Activity.
When you copy the material below, keep every line exact and omit the pictures.

===============

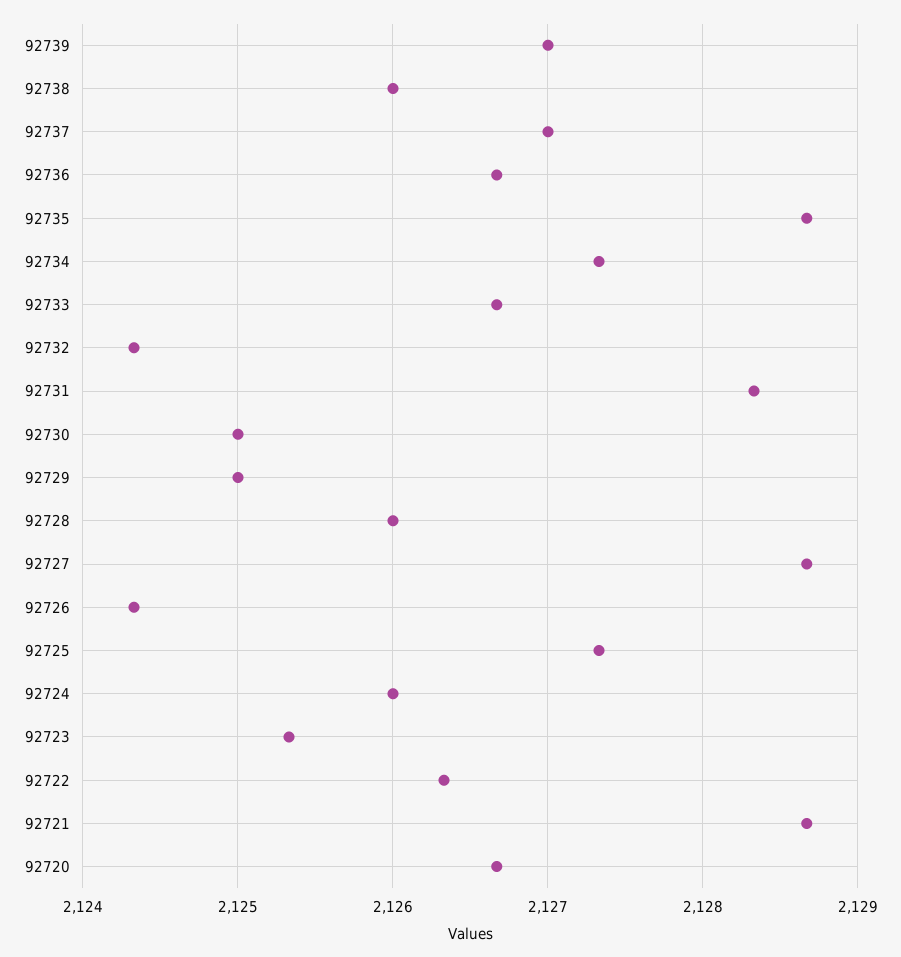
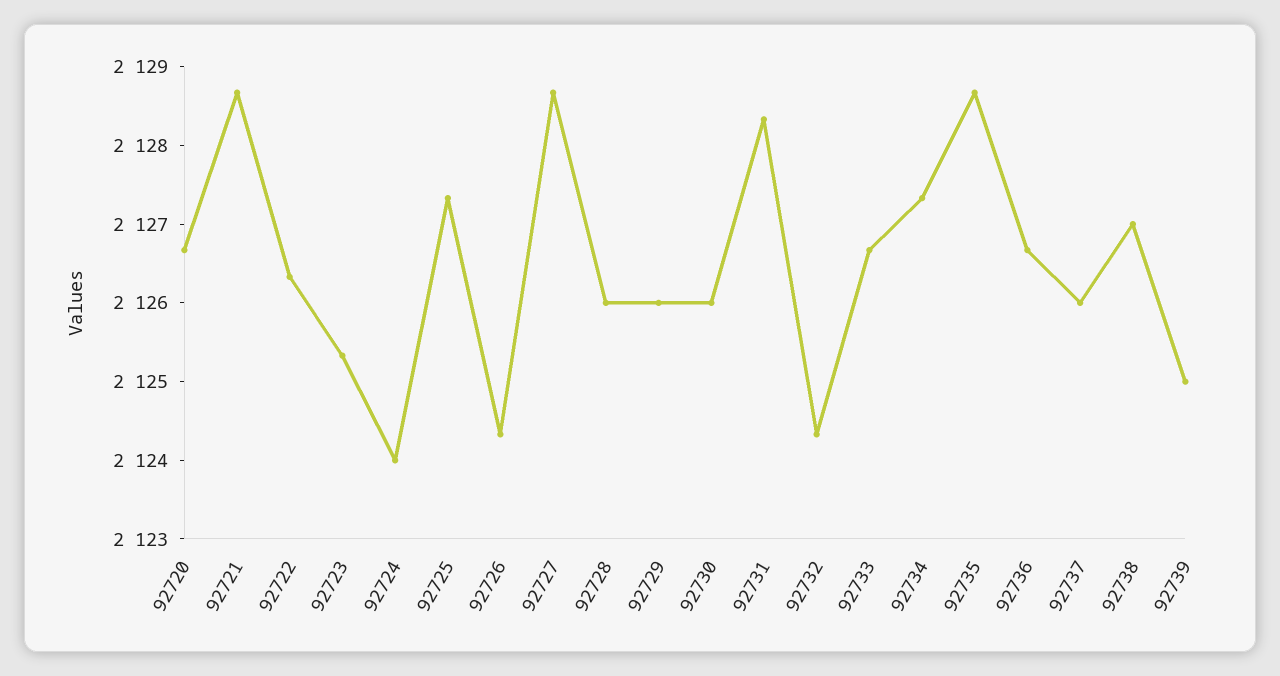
92739: 2127 -> 2125
92738: 2126 -> 2127
92737: 2127 -> 2126
92730: 2125 -> 2126
92729: 2125 -> 2126
92724: 2126 -> 2124

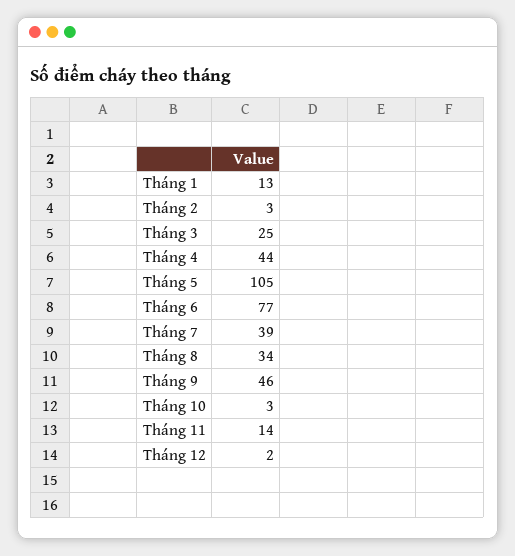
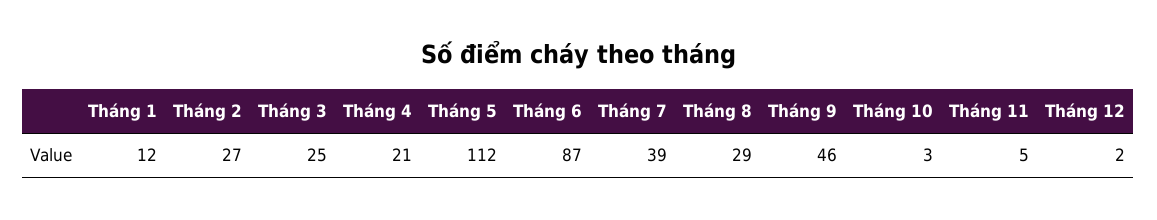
Tháng 1: 13 -> 12
Tháng 2: 3 -> 27
Tháng 4: 44 -> 21
Tháng 5: 105 -> 112
Tháng 6: 77 -> 87
Tháng 8: 34 -> 29
Tháng 11: 14 -> 5

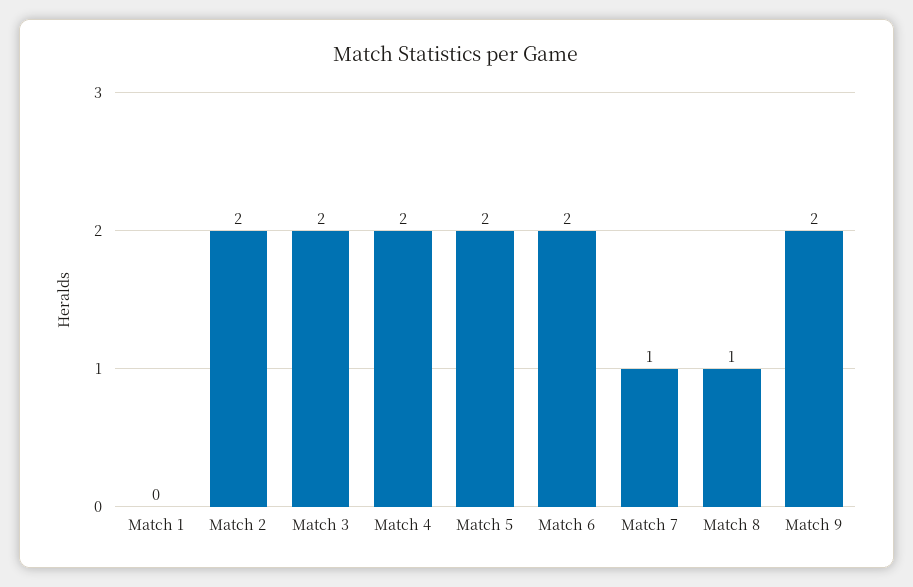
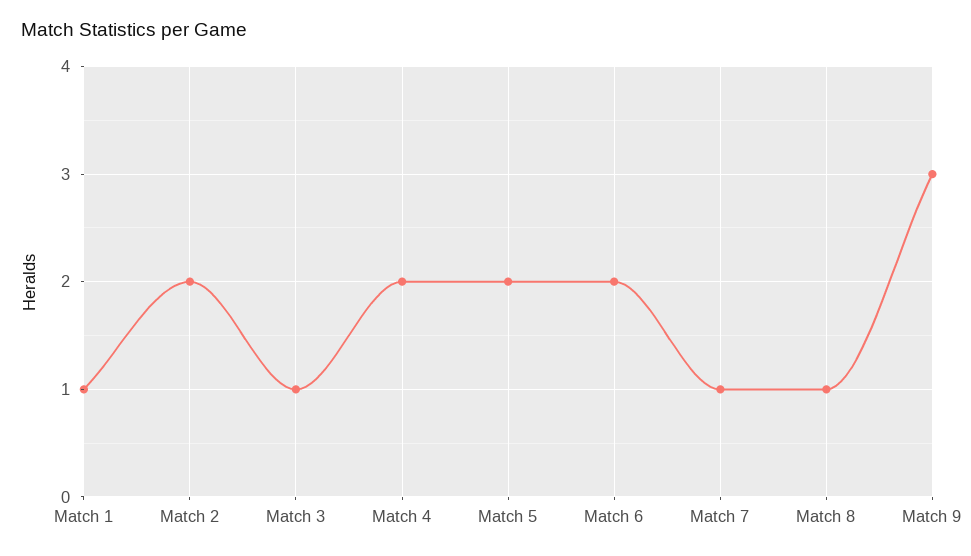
Match 1: 0 -> 1
Match 3: 2 -> 1
Match 9: 2 -> 3

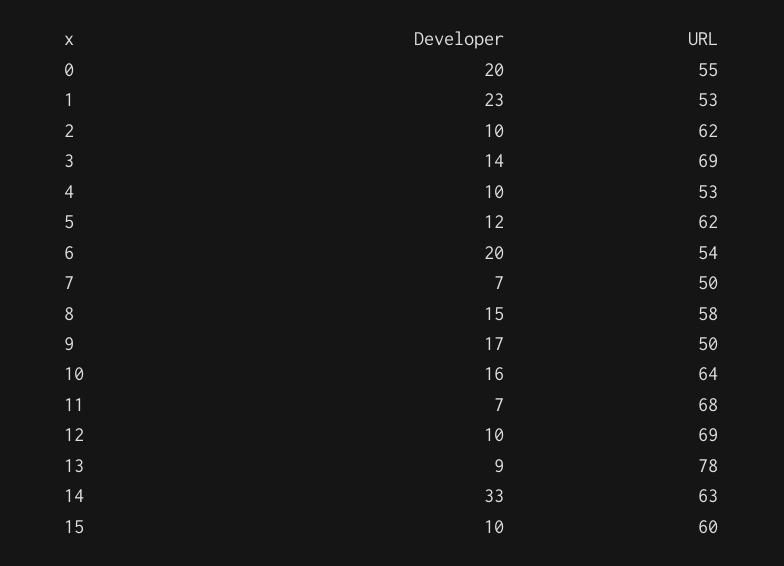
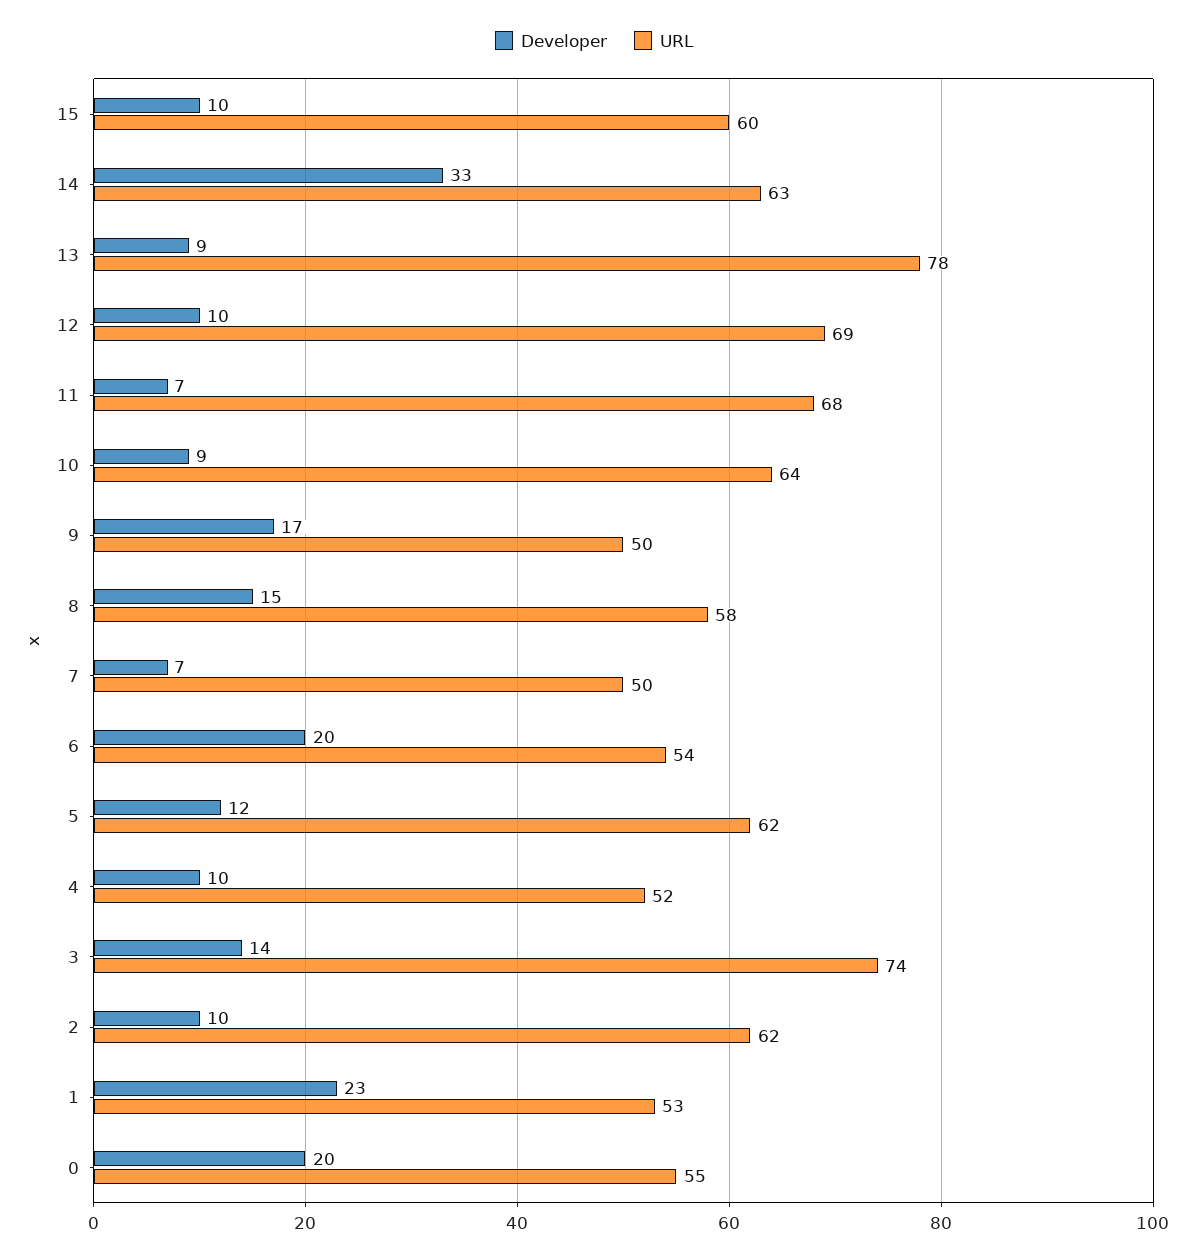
URL, 3: 69 -> 74
URL, 4: 53 -> 52
Developer, 10: 16 -> 9

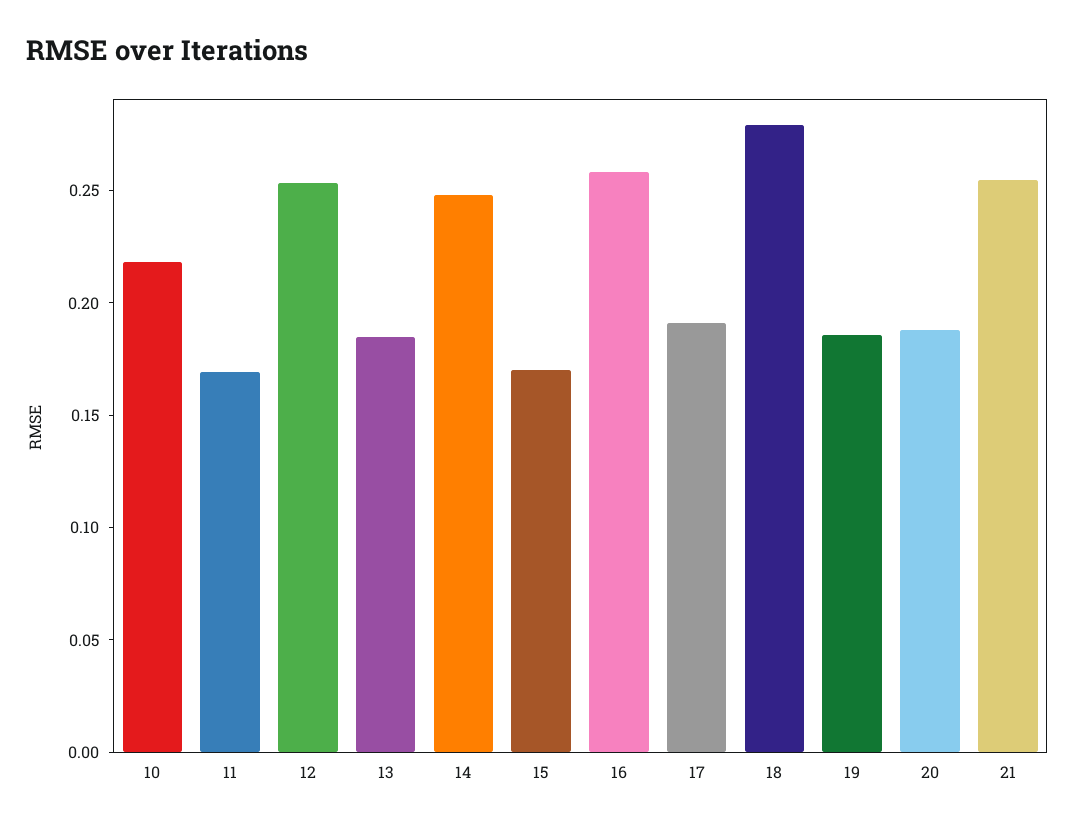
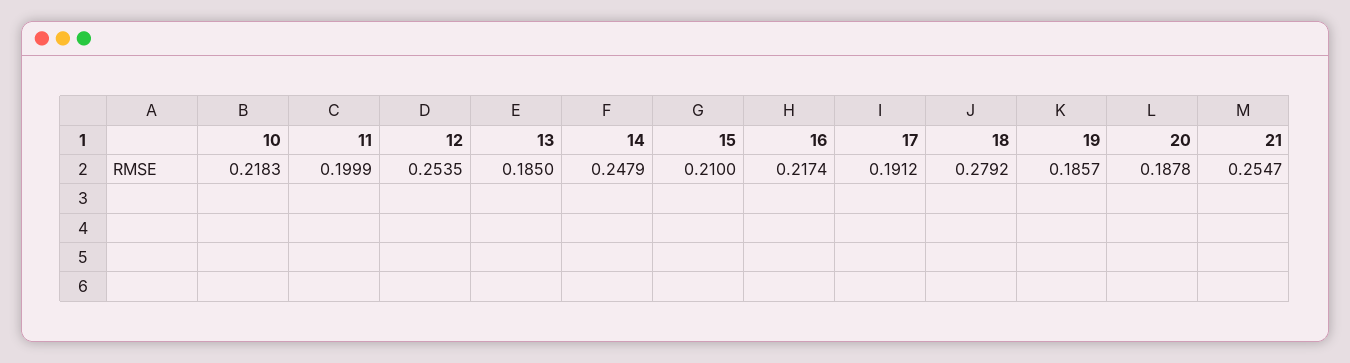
11: 0.17 -> 0.1999
15: 0.17 -> 0.21
16: 0.26 -> 0.2174

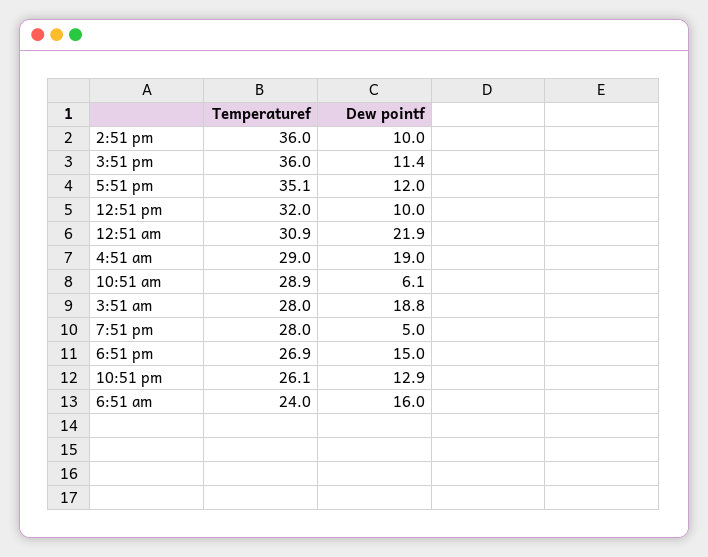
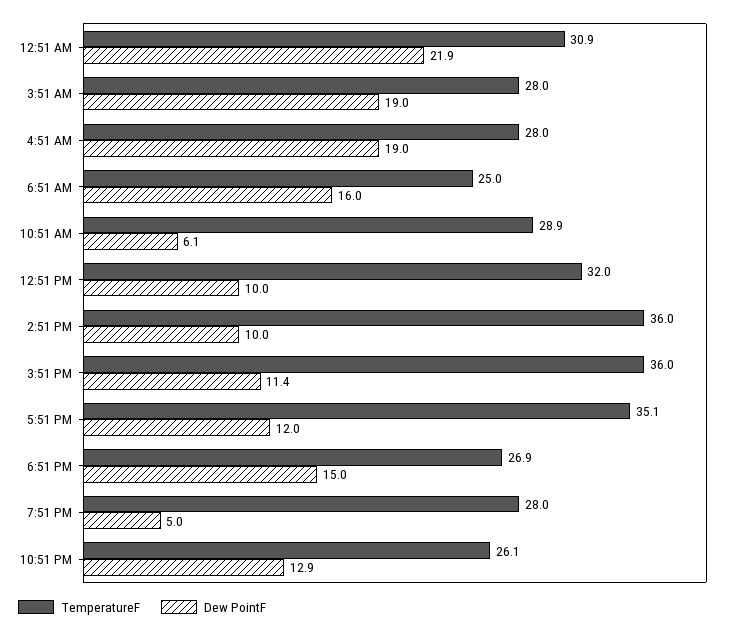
Temperaturef, 4:51 am: 29 -> 28
Dew pointf, 3:51 am: 18.8 -> 19
Temperaturef, 6:51 am: 24 -> 25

===============

Result.
92739: 2127 -> 2125
92738: 2126 -> 2127
92737: 2127 -> 2126
92730: 2125 -> 2126
92729: 2125 -> 2126
92724: 2126 -> 2124

Tháng 1: 13 -> 12
Tháng 2: 3 -> 27
Tháng 4: 44 -> 21
Tháng 5: 105 -> 112
Tháng 6: 77 -> 87
Tháng 8: 34 -> 29
Tháng 11: 14 -> 5

Match 1: 0 -> 1
Match 3: 2 -> 1
Match 9: 2 -> 3

URL, 3: 69 -> 74
URL, 4: 53 -> 52
Developer, 10: 16 -> 9

11: 0.17 -> 0.1999
15: 0.17 -> 0.21
16: 0.26 -> 0.2174

Temperaturef, 4:51 am: 29 -> 28
Dew pointf, 3:51 am: 18.8 -> 19
Temperaturef, 6:51 am: 24 -> 25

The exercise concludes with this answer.